Kulturysta, trener, popularny prezenter programów o zdrowym uprawianiu sportu, weganin. Łamie wszelkie stereotypy o wątłych wegetarianach. Przedstawiamy Mike’a Mahlera.
Rozmawiała: Iwona Ludwinek
;
Ten człowiek swoim trybem życia pokazuje, że można odżywiać się produktami roślinnymi, mocno trenować i być do tego pełnym energii. Jego specjalnością są ćwiczenia z odważnikami kulowymi- kettlebells. Jest twórcą wielu planów treningowych, autorem artykułów zamieszczonych w amerykańskich magazynach dotyczących kulturystyki, fitnessu i diet. Dostępne są również płyty DVD, na których Mike pokazuje, jak efektywnie ćwiczyć z kettlebells (trening z odważnikami kulowymi). W tej dziedzinie sportu jest niewątpliwie ekspertem. Mimo iż nie narzeka na nadmiar wolnego czasu, bez wahania zgodził się na poświęcenie chwili, by opowiedzieć o sobie czytelnikom Vege.

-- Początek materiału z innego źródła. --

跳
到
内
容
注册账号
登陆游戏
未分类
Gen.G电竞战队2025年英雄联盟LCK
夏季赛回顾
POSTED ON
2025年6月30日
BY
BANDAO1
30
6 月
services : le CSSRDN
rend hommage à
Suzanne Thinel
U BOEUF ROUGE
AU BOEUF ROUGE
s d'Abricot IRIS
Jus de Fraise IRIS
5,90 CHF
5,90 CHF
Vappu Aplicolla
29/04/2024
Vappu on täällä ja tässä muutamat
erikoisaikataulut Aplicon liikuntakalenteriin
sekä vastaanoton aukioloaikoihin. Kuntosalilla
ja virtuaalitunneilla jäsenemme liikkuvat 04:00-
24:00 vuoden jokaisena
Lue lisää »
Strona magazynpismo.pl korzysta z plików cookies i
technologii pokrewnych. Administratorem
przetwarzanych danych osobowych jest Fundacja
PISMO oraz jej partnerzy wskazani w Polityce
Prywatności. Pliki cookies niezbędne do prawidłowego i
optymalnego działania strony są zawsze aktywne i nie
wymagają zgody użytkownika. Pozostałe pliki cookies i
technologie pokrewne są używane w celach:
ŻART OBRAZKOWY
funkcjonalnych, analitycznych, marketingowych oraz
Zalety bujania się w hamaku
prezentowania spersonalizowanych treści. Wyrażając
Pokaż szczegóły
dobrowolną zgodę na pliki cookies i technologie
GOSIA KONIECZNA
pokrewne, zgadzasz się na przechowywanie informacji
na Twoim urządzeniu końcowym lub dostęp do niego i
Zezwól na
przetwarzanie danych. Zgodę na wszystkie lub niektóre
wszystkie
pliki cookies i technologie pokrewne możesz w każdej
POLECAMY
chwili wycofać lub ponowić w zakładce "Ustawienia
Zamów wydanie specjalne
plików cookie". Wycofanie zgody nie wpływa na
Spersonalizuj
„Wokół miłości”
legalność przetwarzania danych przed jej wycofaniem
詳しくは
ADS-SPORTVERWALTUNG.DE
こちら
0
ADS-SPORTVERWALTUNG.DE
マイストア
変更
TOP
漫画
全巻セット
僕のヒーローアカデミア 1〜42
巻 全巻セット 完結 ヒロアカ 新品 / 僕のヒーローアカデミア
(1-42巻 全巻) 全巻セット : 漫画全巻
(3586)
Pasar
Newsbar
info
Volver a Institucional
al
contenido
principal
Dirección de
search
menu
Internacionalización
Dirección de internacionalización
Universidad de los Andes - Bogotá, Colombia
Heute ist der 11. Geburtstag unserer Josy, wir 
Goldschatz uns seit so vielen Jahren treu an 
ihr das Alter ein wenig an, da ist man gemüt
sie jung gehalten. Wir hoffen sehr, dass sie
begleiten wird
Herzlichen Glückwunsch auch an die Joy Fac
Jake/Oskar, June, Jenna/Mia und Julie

Jak rozpoczęła się Twoja kariera sportowa? Czy byłeś już wtedy wegetarianinem?
Wszystko zaczęło się w 2002 roku, kiedy zostałem zwolniony z pracy. Wtedy zdecydowałem, że nie chcę już pracować dla kogoś innego. Chciałem zająć się czymś, co sprawiałoby mi przyjemność. Moją pasją był sport i szeroko rozumiana dbałość o zdrowie oraz ich promocja. Zostałem więc trenerem kettlebell, a mój biznes bardzo szybko się rozwinął. Pomagam ludziom leczyć zaburzenia hormonalne za pomocą diety i aktywności fizycznej. Wegetarianinem zostałem w wieku 15 lat, a więc wiele lat przed rozpoczęciem kariery trenera, teraz mam 37 lat.
Co Cię skłoniło do przejścia na dietę wegatariańską, a później wegańską?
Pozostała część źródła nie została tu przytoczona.